Alzheimer's Center receives $4.4 million NIH grant renewal

Thanks to a $4.4 million National Institutes of Health grant renewal, investigators at the Alz-heimer's Disease Center (ADC) based at the School of Medicine and the Veterans Affairs Medical Center (VAMC) will be able to further expand the rich base of research, treatment and education programs they have fostered over the past five years. The additional federal funds support the ADC through the year 2001.

"Since its inception in October of 1991, the Emory ADC has fulfilled its initial goal of supporting and stimulating Alzheimer's disease research at Emory," said ADC principal Investigator and Director Suzanne S. Mirra, professor of pathology at the School of Medicine. "The extraordinary growth of the basic and clinical neuroscience community at Emory has only increased the need for the core support provided by the center."

The impact of the ADC on the scientific community and the community-at-large has been substantial and varied. Activities of the center include connecting every second-year Emory medical student with the family of an individual with Alzheimer's disease, looking for Alzheimer's genes, maintaining an active "brain bank" of tissue available for study, presenting puppet shows on the condition to children, studying the effects of estrogen on Alzheimer's disease progression, and recruiting junior investigators to the field through pilot project grants.

A significant contribution of the ADC to the field of Alzheimer's disease research has been its emphasis on the investigation and treatment of the disease in African-Americans. Emory neurologists evaluate and treat patients at an urban satellite clinic; pathologists characterize brain tissue from older African Americans with and without Alzheimer's disease; ADC staff provide multicultural symposia on Alzheimer's disease to the public; and they have organized an annual high school career day emphasizing exposure of minority students to career opportunities in the Alzheimer's disease field.

"Representation of minority patients increased from 6 percent to 29 percent over the past four years as a result of recruitment of African American subjects through our Satellite Clinic," Mirra said. "The high proportion of African Americans seen through the Clinical Core, paralleling that of our regional population, will enable us to obtain much needed information on dementia in this understudied group."

Two additional research themes have emerged from the ADC; one focuses on common threads among movement disorders such as Parkinson's disease and dementias such as Alzheimer's; the other evaluates the mitochondrial genetics of these disorders.

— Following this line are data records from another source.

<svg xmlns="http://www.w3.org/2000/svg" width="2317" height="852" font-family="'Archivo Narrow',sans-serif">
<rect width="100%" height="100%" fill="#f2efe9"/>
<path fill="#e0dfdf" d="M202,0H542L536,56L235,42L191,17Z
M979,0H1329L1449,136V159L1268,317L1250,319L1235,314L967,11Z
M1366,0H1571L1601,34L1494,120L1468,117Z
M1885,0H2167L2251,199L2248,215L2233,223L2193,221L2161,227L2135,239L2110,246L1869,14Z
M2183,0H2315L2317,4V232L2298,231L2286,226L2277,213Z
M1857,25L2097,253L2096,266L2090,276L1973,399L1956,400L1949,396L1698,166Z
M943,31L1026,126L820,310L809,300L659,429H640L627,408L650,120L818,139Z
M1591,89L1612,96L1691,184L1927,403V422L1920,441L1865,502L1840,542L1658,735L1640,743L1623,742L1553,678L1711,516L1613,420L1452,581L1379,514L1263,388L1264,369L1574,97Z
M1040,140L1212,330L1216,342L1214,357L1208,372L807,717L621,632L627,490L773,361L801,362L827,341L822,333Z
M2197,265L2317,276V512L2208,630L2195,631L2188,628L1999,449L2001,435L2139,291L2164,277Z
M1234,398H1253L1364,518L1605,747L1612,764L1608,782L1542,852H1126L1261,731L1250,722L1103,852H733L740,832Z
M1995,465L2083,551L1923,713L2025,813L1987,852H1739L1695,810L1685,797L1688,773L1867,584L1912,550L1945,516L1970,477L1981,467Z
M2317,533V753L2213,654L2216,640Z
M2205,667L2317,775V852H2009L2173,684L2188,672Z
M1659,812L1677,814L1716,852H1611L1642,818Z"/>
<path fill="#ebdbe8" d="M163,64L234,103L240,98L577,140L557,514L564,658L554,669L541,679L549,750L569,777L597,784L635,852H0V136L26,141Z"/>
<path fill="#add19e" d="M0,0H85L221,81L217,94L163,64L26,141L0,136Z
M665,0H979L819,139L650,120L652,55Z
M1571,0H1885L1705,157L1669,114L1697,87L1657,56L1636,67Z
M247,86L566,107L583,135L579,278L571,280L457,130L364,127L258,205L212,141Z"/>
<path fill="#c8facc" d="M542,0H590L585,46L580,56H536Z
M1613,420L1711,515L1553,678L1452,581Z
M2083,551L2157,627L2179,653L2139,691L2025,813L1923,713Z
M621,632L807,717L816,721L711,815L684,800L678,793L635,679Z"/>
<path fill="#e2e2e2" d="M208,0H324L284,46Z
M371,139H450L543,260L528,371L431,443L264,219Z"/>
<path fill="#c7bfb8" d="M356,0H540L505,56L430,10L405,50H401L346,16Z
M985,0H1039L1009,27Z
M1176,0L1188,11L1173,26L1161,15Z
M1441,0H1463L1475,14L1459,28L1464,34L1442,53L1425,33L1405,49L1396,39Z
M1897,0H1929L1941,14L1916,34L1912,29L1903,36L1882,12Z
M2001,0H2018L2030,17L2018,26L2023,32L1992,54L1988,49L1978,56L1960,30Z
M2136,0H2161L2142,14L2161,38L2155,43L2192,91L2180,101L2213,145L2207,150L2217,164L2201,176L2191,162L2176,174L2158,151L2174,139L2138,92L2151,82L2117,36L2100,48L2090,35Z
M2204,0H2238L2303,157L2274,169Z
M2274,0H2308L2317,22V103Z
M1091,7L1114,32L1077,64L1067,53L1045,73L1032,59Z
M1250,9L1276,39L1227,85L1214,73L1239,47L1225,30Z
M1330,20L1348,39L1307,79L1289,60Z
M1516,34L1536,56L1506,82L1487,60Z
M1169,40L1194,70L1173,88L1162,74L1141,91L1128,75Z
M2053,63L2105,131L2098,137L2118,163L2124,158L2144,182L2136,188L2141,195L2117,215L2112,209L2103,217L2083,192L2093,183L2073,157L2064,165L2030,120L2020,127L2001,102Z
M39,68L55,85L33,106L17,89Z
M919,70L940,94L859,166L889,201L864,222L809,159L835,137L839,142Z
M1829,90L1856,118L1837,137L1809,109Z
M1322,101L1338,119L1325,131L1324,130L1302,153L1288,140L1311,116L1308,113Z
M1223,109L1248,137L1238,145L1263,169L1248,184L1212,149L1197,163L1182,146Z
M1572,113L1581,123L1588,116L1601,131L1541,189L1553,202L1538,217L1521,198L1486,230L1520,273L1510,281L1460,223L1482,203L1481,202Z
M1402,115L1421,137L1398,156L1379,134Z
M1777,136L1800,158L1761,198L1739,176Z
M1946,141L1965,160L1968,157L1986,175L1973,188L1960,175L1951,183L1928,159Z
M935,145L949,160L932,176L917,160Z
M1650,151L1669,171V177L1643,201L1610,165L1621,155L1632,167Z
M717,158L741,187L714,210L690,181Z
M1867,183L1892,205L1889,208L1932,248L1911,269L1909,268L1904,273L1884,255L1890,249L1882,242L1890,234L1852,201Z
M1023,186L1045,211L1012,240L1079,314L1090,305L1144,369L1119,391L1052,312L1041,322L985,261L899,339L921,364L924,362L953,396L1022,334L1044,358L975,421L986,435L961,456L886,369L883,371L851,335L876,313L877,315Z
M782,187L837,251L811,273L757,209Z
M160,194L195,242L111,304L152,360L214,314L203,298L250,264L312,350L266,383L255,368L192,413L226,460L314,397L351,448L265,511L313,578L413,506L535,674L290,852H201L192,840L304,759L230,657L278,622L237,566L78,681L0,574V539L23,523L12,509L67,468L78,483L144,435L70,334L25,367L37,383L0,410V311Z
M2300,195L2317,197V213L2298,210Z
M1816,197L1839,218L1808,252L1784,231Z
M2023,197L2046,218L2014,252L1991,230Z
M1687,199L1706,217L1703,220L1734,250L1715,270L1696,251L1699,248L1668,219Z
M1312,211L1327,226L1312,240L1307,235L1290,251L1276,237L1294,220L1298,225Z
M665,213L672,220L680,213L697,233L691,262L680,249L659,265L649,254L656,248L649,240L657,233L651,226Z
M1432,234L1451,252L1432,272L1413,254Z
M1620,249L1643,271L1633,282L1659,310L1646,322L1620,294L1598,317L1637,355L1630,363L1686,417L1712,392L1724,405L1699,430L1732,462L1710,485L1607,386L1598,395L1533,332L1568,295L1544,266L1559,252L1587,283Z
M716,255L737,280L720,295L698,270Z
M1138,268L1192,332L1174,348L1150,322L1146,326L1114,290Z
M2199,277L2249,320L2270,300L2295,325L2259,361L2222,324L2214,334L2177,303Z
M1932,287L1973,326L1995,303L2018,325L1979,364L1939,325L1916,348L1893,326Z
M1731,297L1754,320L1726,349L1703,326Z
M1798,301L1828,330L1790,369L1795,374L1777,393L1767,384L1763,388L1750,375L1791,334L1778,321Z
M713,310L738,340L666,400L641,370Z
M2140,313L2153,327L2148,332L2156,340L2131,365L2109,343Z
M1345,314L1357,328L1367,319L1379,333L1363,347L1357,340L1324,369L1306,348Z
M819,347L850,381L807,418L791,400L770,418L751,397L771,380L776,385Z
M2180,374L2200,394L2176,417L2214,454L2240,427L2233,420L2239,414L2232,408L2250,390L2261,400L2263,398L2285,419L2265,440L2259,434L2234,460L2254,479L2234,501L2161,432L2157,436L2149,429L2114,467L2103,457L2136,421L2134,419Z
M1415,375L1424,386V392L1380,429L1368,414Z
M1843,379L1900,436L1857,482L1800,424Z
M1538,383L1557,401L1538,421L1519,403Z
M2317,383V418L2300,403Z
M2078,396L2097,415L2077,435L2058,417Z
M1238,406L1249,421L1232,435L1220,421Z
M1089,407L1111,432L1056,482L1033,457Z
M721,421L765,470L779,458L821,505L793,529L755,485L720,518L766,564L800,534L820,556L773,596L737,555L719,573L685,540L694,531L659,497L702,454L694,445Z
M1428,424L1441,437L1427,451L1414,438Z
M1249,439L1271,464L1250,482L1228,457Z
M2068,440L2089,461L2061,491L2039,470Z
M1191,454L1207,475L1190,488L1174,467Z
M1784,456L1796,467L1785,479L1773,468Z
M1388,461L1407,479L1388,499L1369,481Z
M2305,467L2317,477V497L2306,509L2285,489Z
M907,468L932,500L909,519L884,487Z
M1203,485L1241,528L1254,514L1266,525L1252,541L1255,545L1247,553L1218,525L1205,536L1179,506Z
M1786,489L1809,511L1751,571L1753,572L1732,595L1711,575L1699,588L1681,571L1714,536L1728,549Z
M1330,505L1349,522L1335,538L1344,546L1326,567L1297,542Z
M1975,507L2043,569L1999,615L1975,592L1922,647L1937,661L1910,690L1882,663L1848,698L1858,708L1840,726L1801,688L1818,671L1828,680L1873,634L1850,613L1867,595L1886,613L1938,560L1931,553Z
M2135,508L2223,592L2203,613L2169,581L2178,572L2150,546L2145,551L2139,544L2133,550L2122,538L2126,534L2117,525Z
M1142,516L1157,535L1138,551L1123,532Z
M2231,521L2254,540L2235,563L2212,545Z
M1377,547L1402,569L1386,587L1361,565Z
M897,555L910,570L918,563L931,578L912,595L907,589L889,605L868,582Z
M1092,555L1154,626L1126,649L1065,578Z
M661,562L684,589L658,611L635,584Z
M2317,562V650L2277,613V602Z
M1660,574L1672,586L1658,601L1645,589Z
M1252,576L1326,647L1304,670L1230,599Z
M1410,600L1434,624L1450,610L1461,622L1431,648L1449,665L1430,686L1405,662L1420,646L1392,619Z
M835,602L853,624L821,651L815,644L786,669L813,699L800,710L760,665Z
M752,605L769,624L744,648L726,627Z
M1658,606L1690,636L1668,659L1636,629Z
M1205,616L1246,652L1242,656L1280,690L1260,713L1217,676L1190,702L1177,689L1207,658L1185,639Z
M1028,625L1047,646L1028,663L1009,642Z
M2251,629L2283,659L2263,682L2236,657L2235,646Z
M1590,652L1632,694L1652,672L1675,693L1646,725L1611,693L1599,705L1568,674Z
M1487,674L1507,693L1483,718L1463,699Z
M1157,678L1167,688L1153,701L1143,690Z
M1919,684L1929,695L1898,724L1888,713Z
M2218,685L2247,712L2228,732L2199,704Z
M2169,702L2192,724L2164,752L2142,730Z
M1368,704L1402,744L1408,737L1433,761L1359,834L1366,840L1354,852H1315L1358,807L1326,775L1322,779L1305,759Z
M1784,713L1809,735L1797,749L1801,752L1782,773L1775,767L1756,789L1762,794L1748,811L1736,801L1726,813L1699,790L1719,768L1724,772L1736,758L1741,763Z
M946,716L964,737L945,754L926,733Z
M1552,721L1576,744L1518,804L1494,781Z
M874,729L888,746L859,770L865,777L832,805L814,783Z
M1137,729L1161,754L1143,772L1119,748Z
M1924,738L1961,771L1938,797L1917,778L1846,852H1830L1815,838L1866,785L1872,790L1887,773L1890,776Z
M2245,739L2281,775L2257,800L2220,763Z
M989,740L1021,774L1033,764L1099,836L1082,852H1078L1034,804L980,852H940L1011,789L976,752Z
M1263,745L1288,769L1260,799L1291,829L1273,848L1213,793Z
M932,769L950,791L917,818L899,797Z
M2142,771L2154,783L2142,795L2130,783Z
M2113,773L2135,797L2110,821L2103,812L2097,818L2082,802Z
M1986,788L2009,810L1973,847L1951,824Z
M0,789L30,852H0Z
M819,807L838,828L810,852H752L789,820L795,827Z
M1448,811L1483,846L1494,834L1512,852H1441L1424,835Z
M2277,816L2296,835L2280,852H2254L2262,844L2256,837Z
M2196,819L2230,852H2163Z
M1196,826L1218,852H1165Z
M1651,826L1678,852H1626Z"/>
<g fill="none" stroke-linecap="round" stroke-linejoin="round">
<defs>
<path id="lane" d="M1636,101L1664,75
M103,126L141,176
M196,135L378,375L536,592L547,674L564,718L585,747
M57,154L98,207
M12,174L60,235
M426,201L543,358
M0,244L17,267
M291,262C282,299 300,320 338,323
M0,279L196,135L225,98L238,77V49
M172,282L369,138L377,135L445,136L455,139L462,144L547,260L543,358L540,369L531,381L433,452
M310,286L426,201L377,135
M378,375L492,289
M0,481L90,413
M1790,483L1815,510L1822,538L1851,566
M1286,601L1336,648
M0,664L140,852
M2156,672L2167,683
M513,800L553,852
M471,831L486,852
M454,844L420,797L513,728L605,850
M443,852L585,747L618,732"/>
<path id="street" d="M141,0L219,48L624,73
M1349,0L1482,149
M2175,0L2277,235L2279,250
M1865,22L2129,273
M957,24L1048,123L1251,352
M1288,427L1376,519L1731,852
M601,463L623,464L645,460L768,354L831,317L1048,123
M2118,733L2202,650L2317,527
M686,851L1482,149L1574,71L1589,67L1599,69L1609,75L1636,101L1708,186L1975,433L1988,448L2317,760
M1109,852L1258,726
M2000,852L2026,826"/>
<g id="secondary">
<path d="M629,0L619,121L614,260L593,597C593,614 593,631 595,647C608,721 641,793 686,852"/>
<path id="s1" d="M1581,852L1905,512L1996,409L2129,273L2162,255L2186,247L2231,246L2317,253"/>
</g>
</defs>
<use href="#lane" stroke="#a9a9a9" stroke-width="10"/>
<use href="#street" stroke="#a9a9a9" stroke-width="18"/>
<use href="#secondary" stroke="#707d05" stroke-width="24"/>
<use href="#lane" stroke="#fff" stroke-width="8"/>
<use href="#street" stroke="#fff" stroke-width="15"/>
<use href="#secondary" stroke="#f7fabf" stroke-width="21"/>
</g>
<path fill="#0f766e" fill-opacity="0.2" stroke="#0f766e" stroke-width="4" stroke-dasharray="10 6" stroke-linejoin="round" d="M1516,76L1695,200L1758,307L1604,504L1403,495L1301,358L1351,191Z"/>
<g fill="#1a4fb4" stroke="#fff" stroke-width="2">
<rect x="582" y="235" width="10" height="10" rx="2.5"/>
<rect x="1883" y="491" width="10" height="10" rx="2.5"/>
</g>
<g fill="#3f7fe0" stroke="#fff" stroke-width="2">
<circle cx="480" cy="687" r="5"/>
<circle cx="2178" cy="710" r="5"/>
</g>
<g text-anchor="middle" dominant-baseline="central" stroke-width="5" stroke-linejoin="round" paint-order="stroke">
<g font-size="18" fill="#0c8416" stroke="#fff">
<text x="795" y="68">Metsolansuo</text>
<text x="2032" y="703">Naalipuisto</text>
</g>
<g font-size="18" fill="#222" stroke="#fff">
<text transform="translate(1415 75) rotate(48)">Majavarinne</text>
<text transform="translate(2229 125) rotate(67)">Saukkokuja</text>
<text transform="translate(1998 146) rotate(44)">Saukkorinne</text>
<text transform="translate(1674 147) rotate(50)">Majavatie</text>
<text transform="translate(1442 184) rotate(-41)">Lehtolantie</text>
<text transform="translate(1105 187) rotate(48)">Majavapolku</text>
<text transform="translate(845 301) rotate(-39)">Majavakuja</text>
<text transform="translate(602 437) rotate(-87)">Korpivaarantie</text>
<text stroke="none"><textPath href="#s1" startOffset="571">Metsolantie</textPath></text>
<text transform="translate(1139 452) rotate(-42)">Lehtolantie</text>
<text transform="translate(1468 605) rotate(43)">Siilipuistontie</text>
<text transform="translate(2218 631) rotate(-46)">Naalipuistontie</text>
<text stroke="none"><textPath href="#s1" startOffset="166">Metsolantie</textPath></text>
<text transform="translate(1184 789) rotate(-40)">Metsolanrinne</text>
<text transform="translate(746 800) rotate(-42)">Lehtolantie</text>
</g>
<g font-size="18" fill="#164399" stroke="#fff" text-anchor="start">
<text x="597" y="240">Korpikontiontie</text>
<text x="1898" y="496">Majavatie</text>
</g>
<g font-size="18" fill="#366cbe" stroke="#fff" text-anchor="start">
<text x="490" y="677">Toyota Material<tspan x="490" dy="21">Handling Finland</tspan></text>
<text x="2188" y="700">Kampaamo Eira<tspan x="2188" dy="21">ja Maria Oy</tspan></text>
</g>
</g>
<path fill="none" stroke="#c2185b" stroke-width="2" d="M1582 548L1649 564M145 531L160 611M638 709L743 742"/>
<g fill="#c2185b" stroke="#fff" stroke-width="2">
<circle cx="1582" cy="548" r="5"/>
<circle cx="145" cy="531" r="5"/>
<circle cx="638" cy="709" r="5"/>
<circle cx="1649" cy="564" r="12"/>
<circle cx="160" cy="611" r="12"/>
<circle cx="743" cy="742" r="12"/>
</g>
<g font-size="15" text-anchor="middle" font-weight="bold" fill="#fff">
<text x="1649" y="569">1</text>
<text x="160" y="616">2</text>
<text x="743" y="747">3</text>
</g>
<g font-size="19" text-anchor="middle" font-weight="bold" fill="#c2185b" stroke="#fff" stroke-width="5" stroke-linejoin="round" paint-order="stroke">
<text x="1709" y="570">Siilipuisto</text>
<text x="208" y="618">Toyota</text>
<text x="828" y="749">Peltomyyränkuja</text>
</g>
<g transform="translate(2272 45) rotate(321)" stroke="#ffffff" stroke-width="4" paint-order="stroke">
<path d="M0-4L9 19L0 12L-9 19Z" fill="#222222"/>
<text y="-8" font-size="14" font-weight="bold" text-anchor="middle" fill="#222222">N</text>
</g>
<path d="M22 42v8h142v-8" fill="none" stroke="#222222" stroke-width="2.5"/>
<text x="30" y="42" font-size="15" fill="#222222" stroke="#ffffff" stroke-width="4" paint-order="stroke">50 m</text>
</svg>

"In a setting of quality patient care, family support and education, the Clinical Core will provide (to investigators) information on well characterized groups of Alzheimer's disease patients, Parkinson's disease patients with and without dementia, and normal individuals free of cognitive and motor impairment," said ADC Associate Director Mahlon DeLong, chair of Neurology at Emory and an international expert on movement disorders.

The Molecular Biology core will assess mtDNA (mitochondrial DNA) abnormalities associated with Alzheimer's disease and aging, and will screen for mutations known to be associated with early-onset familial and late-onset Alzheimer's disease.